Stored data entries
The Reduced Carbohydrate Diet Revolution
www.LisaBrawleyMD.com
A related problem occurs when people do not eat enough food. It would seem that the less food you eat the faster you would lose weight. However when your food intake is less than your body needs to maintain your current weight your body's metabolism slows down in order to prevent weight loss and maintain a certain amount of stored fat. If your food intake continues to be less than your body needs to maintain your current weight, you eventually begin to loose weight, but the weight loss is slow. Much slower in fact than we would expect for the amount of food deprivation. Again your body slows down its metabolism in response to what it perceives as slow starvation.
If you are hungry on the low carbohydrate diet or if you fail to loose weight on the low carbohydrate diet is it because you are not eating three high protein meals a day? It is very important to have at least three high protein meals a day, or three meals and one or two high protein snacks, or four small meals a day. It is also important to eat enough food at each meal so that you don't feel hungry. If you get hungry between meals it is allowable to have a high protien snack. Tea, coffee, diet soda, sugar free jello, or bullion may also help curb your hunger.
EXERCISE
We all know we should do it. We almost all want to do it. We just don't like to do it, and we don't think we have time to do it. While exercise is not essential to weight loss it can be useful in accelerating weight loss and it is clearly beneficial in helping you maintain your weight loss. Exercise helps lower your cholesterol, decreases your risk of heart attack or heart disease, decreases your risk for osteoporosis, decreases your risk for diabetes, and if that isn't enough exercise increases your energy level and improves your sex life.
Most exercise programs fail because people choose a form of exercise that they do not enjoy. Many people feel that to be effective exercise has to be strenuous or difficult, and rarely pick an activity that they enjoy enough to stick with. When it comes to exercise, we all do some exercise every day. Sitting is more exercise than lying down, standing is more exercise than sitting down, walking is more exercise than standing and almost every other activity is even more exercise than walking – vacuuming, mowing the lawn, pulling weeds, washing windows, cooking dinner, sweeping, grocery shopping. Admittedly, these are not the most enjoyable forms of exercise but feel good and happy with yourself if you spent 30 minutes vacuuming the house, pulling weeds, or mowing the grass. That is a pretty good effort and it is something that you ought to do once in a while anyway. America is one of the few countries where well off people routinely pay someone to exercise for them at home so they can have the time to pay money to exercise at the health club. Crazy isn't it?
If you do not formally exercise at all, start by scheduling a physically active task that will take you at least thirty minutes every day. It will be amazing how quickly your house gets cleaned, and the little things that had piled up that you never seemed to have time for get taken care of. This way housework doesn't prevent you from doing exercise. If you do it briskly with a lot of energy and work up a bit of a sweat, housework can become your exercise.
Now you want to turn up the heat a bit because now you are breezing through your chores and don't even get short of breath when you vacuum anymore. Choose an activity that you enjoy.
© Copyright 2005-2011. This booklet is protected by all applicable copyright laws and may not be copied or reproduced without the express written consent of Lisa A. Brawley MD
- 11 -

* * *

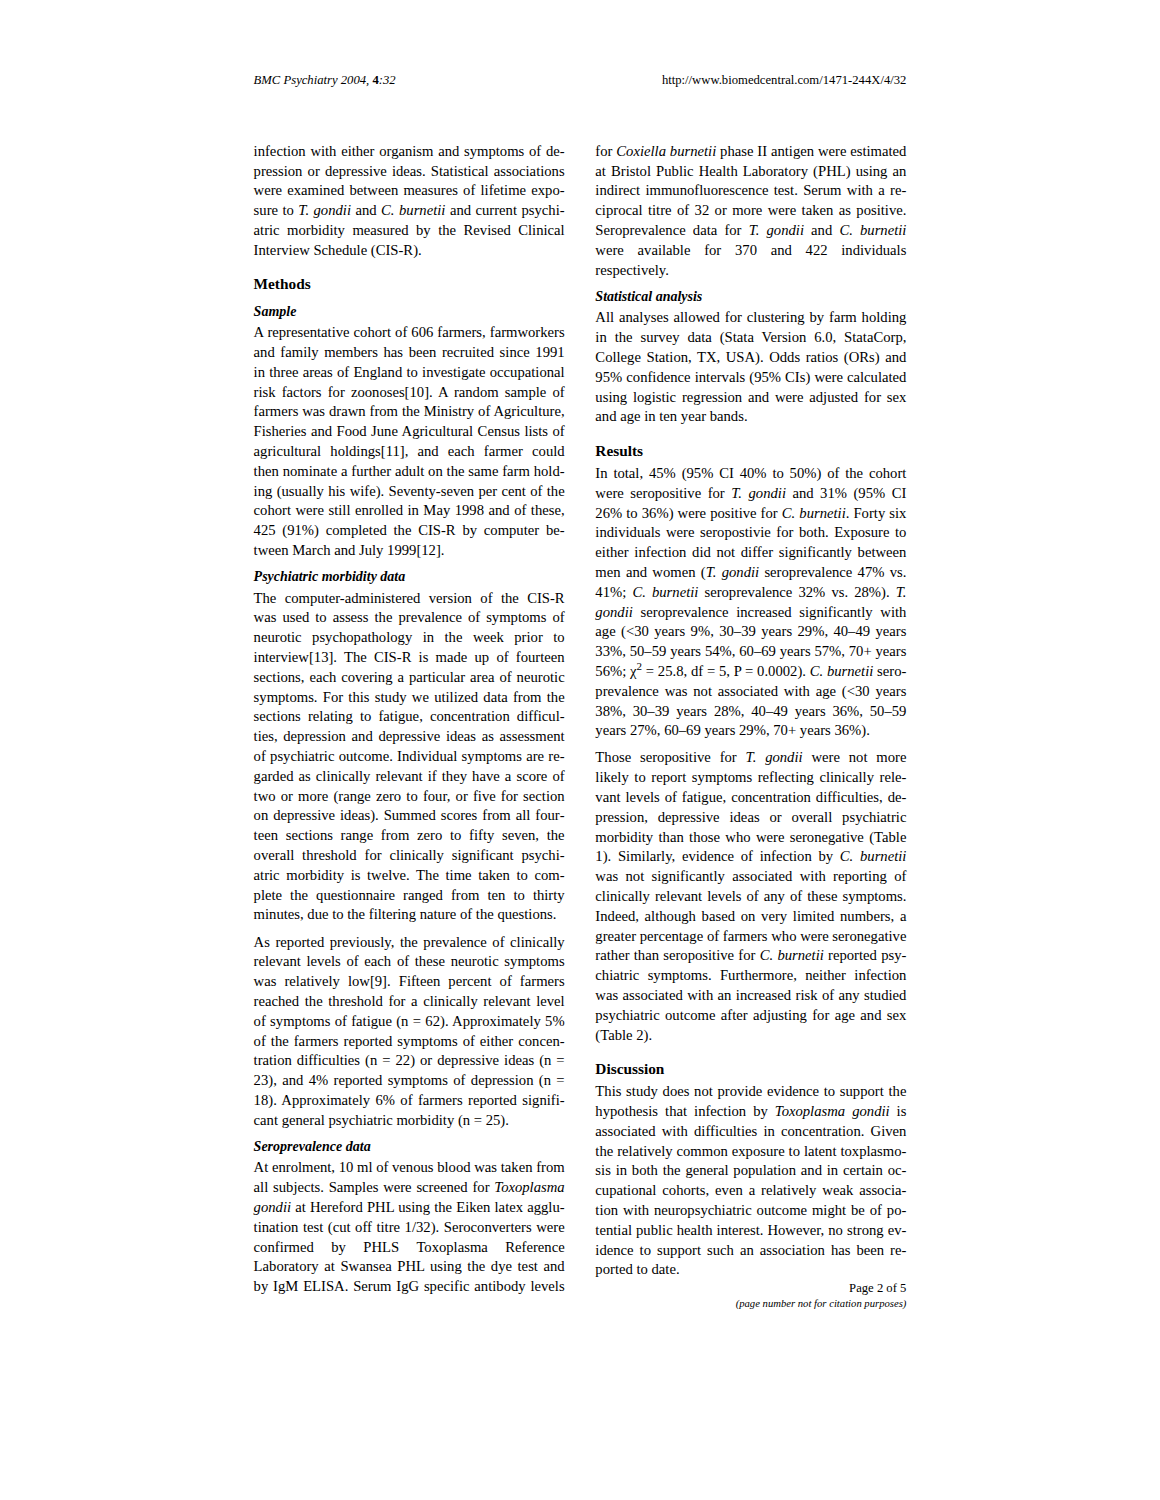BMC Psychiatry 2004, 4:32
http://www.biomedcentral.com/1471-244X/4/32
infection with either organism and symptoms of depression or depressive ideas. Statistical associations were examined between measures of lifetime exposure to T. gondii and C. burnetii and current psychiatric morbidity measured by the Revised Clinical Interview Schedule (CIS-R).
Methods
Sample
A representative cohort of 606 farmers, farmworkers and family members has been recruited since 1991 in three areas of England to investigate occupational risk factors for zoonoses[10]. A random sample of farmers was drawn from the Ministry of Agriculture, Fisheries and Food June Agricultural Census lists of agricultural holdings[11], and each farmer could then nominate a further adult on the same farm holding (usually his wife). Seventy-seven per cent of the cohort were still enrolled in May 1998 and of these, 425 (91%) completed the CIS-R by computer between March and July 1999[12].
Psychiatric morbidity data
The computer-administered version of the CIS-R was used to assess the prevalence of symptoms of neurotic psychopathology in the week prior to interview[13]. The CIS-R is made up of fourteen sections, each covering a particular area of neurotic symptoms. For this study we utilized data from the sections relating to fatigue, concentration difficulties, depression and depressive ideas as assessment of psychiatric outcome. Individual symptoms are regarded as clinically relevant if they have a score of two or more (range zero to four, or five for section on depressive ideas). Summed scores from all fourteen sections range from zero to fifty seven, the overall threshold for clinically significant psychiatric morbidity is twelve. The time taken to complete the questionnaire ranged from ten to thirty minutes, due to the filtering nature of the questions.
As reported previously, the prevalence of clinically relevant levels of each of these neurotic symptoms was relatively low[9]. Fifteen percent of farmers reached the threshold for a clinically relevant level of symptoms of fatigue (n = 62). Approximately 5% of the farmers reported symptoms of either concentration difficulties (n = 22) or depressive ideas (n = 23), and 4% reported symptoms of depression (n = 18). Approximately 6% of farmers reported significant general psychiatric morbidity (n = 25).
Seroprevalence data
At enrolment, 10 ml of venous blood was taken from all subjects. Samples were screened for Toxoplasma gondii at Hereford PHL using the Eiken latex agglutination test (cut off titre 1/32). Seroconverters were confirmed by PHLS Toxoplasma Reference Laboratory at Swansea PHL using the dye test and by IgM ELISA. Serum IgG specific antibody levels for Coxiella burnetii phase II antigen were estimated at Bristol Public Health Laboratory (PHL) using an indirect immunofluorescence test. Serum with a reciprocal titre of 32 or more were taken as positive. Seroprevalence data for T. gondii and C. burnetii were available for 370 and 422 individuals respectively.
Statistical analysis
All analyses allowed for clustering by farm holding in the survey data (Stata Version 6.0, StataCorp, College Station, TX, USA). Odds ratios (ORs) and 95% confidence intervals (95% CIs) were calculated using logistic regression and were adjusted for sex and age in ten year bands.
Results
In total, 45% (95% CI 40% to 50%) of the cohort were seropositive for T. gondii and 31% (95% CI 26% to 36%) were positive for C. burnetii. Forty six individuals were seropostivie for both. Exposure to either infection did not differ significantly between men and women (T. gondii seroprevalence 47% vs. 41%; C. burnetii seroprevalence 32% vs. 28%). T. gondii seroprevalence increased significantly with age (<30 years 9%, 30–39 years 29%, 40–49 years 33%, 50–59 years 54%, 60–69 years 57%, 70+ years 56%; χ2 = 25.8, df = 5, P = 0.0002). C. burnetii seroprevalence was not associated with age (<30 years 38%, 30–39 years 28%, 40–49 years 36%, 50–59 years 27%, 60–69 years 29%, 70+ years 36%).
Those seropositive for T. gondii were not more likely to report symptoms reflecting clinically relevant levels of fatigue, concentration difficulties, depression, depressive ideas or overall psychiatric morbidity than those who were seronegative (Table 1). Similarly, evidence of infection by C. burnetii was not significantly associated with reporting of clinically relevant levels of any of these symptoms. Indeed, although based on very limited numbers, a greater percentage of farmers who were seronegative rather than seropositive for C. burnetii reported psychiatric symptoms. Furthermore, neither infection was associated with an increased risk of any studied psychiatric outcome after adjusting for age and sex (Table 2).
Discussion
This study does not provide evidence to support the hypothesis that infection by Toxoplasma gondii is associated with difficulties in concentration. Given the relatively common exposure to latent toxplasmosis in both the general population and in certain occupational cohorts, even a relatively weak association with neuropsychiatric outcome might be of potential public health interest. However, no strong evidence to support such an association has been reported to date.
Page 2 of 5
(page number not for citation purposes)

• _Work item_: Gather up every line in the data above that contains the word "prevent", copying each one.

• _Response for this exercise_:
A related problem occurs when people do not eat enough food. It would seem that the less food you eat the faster you would lose weight. However when your food intake is less than your body needs to maintain your current weight your body's metabolism slows down in order to prevent weight loss and maintain a certain amount of stored fat. If your food intake continues to be less than your body needs to maintain your current weight, you eventually begin to loose weight, but the weight loss is slow. Much slower in fact than we would expect for the amount of food deprivation. Again your body slows down its metabolism in response to what it perceives as slow starvation.
If you do not formally exercise at all, start by scheduling a physically active task that will take you at least thirty minutes every day. It will be amazing how quickly your house gets cleaned, and the little things that had piled up that you never seemed to have time for get taken care of. This way housework doesn't prevent you from doing exercise. If you do it briskly with a lot of energy and work up a bit of a sweat, housework can become your exercise.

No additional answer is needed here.